(Stored data)
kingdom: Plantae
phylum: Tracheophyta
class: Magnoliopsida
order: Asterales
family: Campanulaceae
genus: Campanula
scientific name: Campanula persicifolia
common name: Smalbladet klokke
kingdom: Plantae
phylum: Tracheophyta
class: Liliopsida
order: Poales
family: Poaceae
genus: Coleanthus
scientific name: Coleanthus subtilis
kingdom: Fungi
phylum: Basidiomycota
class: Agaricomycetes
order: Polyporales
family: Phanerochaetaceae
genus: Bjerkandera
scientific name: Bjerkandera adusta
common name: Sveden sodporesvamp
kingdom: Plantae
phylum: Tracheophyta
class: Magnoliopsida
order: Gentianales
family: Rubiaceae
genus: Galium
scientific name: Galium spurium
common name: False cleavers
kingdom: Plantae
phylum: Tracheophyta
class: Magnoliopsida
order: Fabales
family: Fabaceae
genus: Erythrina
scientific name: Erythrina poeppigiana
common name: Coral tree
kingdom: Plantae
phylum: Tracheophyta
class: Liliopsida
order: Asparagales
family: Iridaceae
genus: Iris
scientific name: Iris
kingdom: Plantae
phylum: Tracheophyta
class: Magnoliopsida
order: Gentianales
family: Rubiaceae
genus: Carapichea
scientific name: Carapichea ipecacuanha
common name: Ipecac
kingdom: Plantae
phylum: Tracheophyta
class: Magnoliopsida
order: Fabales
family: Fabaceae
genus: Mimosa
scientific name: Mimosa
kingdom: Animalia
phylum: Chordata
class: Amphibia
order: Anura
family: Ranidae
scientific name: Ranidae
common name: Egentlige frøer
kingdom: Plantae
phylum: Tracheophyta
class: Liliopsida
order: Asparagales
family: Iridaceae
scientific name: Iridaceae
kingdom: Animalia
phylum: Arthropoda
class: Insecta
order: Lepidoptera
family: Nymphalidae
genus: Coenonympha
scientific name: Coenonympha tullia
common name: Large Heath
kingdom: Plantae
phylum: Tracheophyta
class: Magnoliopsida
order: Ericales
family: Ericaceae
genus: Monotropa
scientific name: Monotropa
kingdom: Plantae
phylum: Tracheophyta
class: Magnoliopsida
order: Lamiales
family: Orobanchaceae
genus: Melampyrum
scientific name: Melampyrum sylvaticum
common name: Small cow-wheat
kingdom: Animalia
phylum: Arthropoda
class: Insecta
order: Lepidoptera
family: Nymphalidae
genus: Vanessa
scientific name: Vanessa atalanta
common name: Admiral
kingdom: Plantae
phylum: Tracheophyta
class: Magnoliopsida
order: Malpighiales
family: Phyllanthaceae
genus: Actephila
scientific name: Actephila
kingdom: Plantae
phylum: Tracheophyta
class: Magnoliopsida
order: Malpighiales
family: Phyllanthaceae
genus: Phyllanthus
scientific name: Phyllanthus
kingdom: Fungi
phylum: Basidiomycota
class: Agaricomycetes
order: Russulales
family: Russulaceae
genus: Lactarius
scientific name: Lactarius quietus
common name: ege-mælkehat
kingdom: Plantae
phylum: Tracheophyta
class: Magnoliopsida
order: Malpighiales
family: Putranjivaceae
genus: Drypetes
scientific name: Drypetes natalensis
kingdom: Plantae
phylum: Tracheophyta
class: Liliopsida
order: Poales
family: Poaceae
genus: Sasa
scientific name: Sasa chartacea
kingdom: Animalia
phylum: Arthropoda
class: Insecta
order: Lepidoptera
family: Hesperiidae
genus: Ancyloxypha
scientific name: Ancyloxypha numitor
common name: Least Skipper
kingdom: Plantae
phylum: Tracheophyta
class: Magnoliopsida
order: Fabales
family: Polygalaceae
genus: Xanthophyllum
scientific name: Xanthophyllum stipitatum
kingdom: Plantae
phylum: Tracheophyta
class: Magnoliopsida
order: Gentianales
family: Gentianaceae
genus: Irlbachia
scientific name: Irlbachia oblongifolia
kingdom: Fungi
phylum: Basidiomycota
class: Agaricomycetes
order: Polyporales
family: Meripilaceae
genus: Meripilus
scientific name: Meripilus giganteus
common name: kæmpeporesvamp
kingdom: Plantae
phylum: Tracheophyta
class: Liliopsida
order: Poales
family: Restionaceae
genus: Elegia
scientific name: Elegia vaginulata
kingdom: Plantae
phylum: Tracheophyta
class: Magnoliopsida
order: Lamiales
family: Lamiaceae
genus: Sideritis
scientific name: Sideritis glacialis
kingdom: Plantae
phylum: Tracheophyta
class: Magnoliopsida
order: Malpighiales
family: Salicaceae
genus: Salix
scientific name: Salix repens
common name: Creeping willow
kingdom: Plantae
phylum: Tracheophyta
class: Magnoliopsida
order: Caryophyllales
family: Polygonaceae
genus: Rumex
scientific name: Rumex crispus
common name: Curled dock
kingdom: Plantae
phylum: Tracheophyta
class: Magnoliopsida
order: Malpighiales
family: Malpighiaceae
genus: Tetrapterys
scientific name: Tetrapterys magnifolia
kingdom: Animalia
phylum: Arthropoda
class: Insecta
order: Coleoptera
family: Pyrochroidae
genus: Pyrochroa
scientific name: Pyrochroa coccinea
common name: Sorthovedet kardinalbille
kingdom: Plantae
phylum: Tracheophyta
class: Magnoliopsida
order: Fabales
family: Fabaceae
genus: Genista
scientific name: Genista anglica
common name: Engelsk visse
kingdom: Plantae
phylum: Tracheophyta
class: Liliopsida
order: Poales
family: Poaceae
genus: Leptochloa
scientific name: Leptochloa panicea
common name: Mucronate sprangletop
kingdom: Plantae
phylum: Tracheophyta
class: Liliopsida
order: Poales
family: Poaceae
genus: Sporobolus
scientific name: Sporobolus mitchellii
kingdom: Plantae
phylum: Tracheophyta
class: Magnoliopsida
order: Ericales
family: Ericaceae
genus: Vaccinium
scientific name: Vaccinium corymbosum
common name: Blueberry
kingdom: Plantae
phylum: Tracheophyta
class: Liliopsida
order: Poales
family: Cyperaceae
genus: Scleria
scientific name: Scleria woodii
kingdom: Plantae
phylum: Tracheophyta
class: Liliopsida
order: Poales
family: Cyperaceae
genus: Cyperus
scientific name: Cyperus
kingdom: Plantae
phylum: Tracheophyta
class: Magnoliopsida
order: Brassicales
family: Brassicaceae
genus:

What the task requires:
Please write out every line of the entries above, word for word and with nothing changed.

Solution to this exercise:
kingdom: Plantae
phylum: Tracheophyta
class: Magnoliopsida
order: Asterales
family: Campanulaceae
genus: Campanula
scientific name: Campanula persicifolia
common name: Smalbladet klokke
kingdom: Plantae
phylum: Tracheophyta
class: Liliopsida
order: Poales
family: Poaceae
genus: Coleanthus
scientific name: Coleanthus subtilis
kingdom: Fungi
phylum: Basidiomycota
class: Agaricomycetes
order: Polyporales
family: Phanerochaetaceae
genus: Bjerkandera
scientific name: Bjerkandera adusta
common name: Sveden sodporesvamp
kingdom: Plantae
phylum: Tracheophyta
class: Magnoliopsida
order: Gentianales
family: Rubiaceae
genus: Galium
scientific name: Galium spurium
common name: False cleavers
kingdom: Plantae
phylum: Tracheophyta
class: Magnoliopsida
order: Fabales
family: Fabaceae
genus: Erythrina
scientific name: Erythrina poeppigiana
common name: Coral tree
kingdom: Plantae
phylum: Tracheophyta
class: Liliopsida
order: Asparagales
family: Iridaceae
genus: Iris
scientific name: Iris
kingdom: Plantae
phylum: Tracheophyta
class: Magnoliopsida
order: Gentianales
family: Rubiaceae
genus: Carapichea
scientific name: Carapichea ipecacuanha
common name: Ipecac
kingdom: Plantae
phylum: Tracheophyta
class: Magnoliopsida
order: Fabales
family: Fabaceae
genus: Mimosa
scientific name: Mimosa
kingdom: Animalia
phylum: Chordata
class: Amphibia
order: Anura
family: Ranidae
scientific name: Ranidae
common name: Egentlige frøer
kingdom: Plantae
phylum: Tracheophyta
class: Liliopsida
order: Asparagales
family: Iridaceae
scientific name: Iridaceae
kingdom: Animalia
phylum: Arthropoda
class: Insecta
order: Lepidoptera
family: Nymphalidae
genus: Coenonympha
scientific name: Coenonympha tullia
common name: Large Heath
kingdom: Plantae
phylum: Tracheophyta
class: Magnoliopsida
order: Ericales
family: Ericaceae
genus: Monotropa
scientific name: Monotropa
kingdom: Plantae
phylum: Tracheophyta
class: Magnoliopsida
order: Lamiales
family: Orobanchaceae
genus: Melampyrum
scientific name: Melampyrum sylvaticum
common name: Small cow-wheat
kingdom: Animalia
phylum: Arthropoda
class: Insecta
order: Lepidoptera
family: Nymphalidae
genus: Vanessa
scientific name: Vanessa atalanta
common name: Admiral
kingdom: Plantae
phylum: Tracheophyta
class: Magnoliopsida
order: Malpighiales
family: Phyllanthaceae
genus: Actephila
scientific name: Actephila
kingdom: Plantae
phylum: Tracheophyta
class: Magnoliopsida
order: Malpighiales
family: Phyllanthaceae
genus: Phyllanthus
scientific name: Phyllanthus
kingdom: Fungi
phylum: Basidiomycota
class: Agaricomycetes
order: Russulales
family: Russulaceae
genus: Lactarius
scientific name: Lactarius quietus
common name: ege-mælkehat
kingdom: Plantae
phylum: Tracheophyta
class: Magnoliopsida
order: Malpighiales
family: Putranjivaceae
genus: Drypetes
scientific name: Drypetes natalensis
kingdom: Plantae
phylum: Tracheophyta
class: Liliopsida
order: Poales
family: Poaceae
genus: Sasa
scientific name: Sasa chartacea
kingdom: Animalia
phylum: Arthropoda
class: Insecta
order: Lepidoptera
family: Hesperiidae
genus: Ancyloxypha
scientific name: Ancyloxypha numitor
common name: Least Skipper
kingdom: Plantae
phylum: Tracheophyta
class: Magnoliopsida
order: Fabales
family: Polygalaceae
genus: Xanthophyllum
scientific name: Xanthophyllum stipitatum
kingdom: Plantae
phylum: Tracheophyta
class: Magnoliopsida
order: Gentianales
family: Gentianaceae
genus: Irlbachia
scientific name: Irlbachia oblongifolia
kingdom: Fungi
phylum: Basidiomycota
class: Agaricomycetes
order: Polyporales
family: Meripilaceae
genus: Meripilus
scientific name: Meripilus giganteus
common name: kæmpeporesvamp
kingdom: Plantae
phylum: Tracheophyta
class: Liliopsida
order: Poales
family: Restionaceae
genus: Elegia
scientific name: Elegia vaginulata
kingdom: Plantae
phylum: Tracheophyta
class: Magnoliopsida
order: Lamiales
family: Lamiaceae
genus: Sideritis
scientific name: Sideritis glacialis
kingdom: Plantae
phylum: Tracheophyta
class: Magnoliopsida
order: Malpighiales
family: Salicaceae
genus: Salix
scientific name: Salix repens
common name: Creeping willow
kingdom: Plantae
phylum: Tracheophyta
class: Magnoliopsida
order: Caryophyllales
family: Polygonaceae
genus: Rumex
scientific name: Rumex crispus
common name: Curled dock
kingdom: Plantae
phylum: Tracheophyta
class: Magnoliopsida
order: Malpighiales
family: Malpighiaceae
genus: Tetrapterys
scientific name: Tetrapterys magnifolia
kingdom: Animalia
phylum: Arthropoda
class: Insecta
order: Coleoptera
family: Pyrochroidae
genus: Pyrochroa
scientific name: Pyrochroa coccinea
common name: Sorthovedet kardinalbille
kingdom: Plantae
phylum: Tracheophyta
class: Magnoliopsida
order: Fabales
family: Fabaceae
genus: Genista
scientific name: Genista anglica
common name: Engelsk visse
kingdom: Plantae
phylum: Tracheophyta
class: Liliopsida
order: Poales
family: Poaceae
genus: Leptochloa
scientific name: Leptochloa panicea
common name: Mucronate sprangletop
kingdom: Plantae
phylum: Tracheophyta
class: Liliopsida
order: Poales
family: Poaceae
genus: Sporobolus
scientific name: Sporobolus mitchellii
kingdom: Plantae
phylum: Tracheophyta
class: Magnoliopsida
order: Ericales
family: Ericaceae
genus: Vaccinium
scientific name: Vaccinium corymbosum
common name: Blueberry
kingdom: Plantae
phylum: Tracheophyta
class: Liliopsida
order: Poales
family: Cyperaceae
genus: Scleria
scientific name: Scleria woodii
kingdom: Plantae
phylum: Tracheophyta
class: Liliopsida
order: Poales
family: Cyperaceae
genus: Cyperus
scientific name: Cyperus
kingdom: Plantae
phylum: Tracheophyta
class: Magnoliopsida
order: Brassicales
family: Brassicaceae
genus:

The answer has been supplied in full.